Dataset entries
○ ○ ○
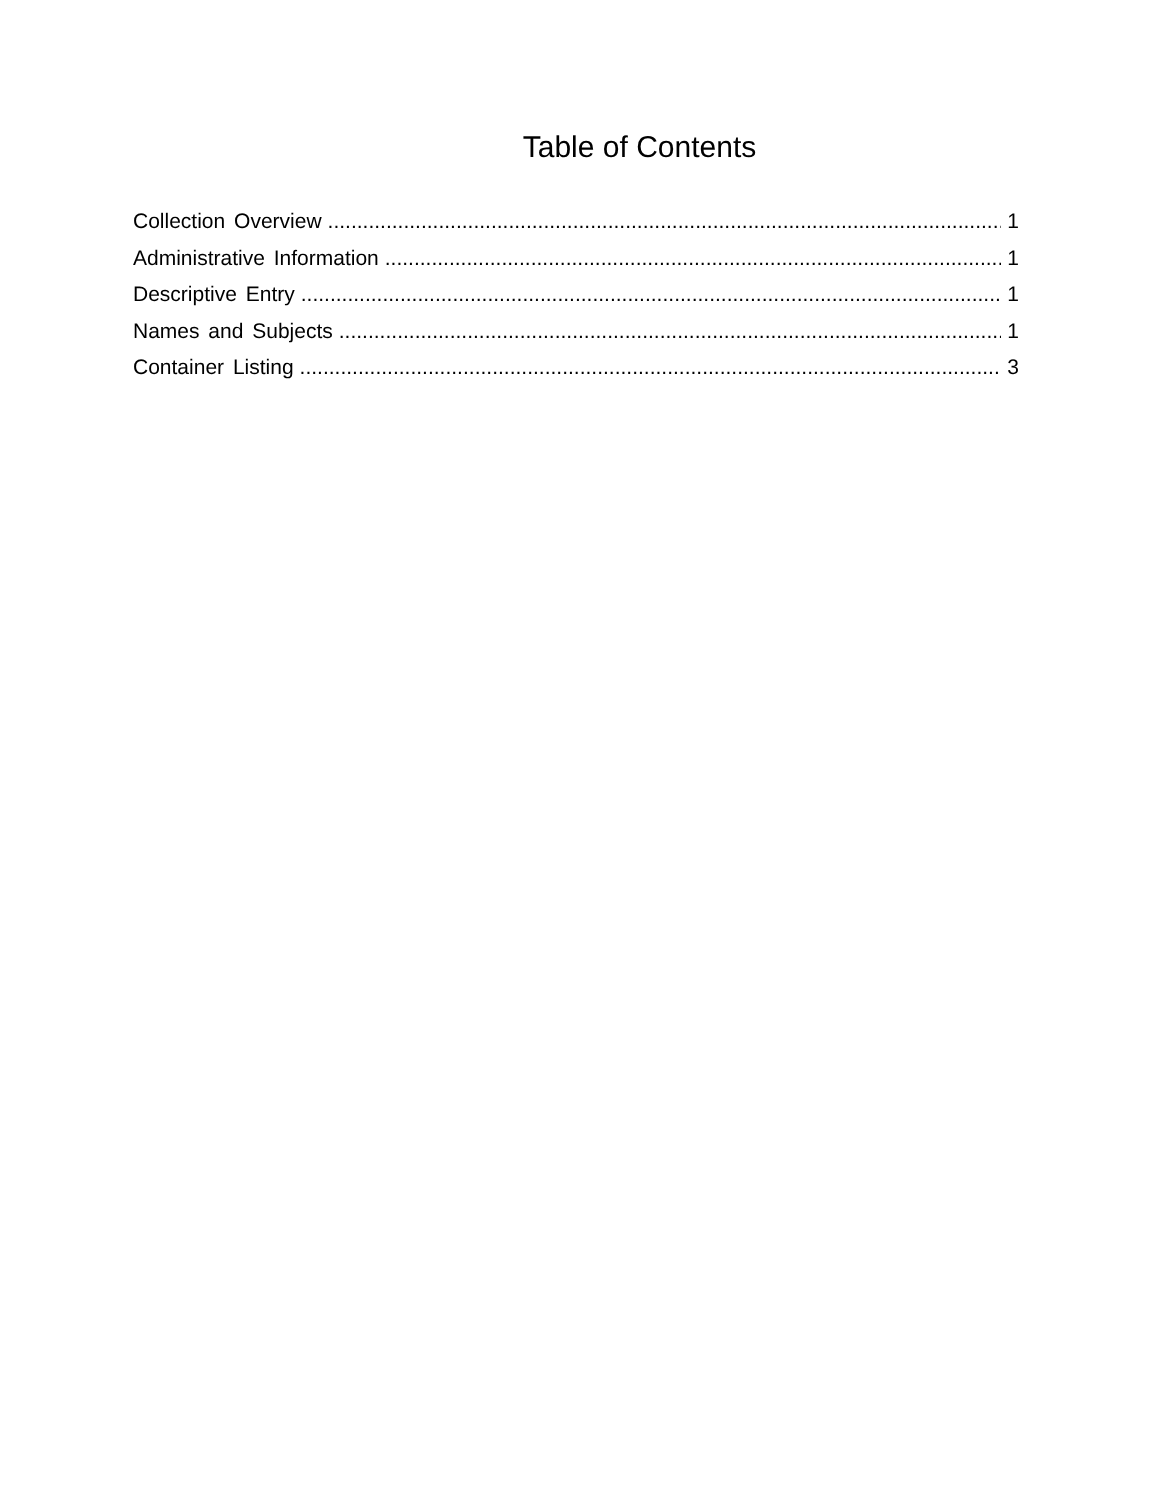Table of Contents
Collection Overview 1
Administrative Information 1
Descriptive Entry 1
Names and Subjects 1
Container Listing 3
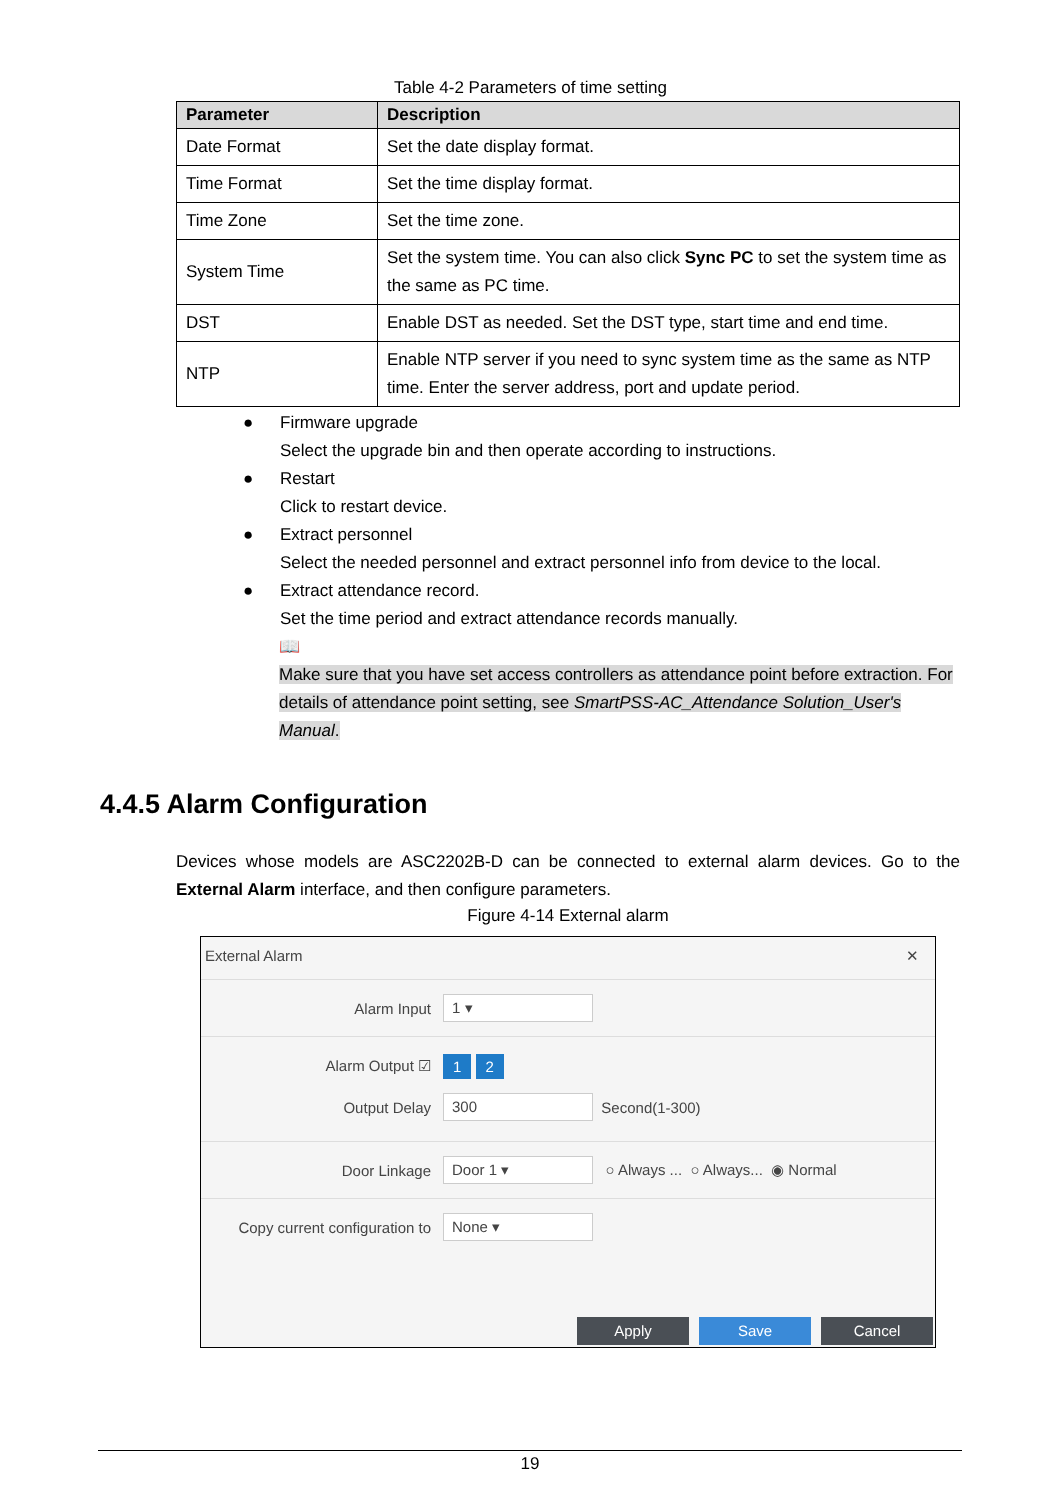Table 4-2 Parameters of time setting
| Parameter | Description |
| --- | --- |
| Date Format | Set the date display format. |
| Time Format | Set the time display format. |
| Time Zone | Set the time zone. |
| System Time | Set the system time. You can also click Sync PC to set the system time as the same as PC time. |
| DST | Enable DST as needed. Set the DST type, start time and end time. |
| NTP | Enable NTP server if you need to sync system time as the same as NTP time. Enter the server address, port and update period. |
● Firmware upgrade
Select the upgrade bin and then operate according to instructions.
● Restart
Click to restart device.
● Extract personnel
Select the needed personnel and extract personnel info from device to the local.
● Extract attendance record.
Set the time period and extract attendance records manually.
📖
Make sure that you have set access controllers as attendance point before extraction. For details of attendance point setting, see SmartPSS-AC_Attendance Solution_User's Manual.
4.4.5 Alarm Configuration
Devices whose models are ASC2202B-D can be connected to external alarm devices. Go to the External Alarm interface, and then configure parameters.
Figure 4-14 External alarm
External Alarm ✕
Alarm Input 1 ▾
Alarm Output ☑ 1 2
Output Delay 300 Second(1-300)
Door Linkage Door 1 ▾ ○ Always ... ○ Always... ◉ Normal
Copy current configuration to None ▾
Apply Save Cancel
19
○ ○ ○
# Exercise
The required answer is a single number: the count of lines in the entries that hold the string "External".

# Expected answer
3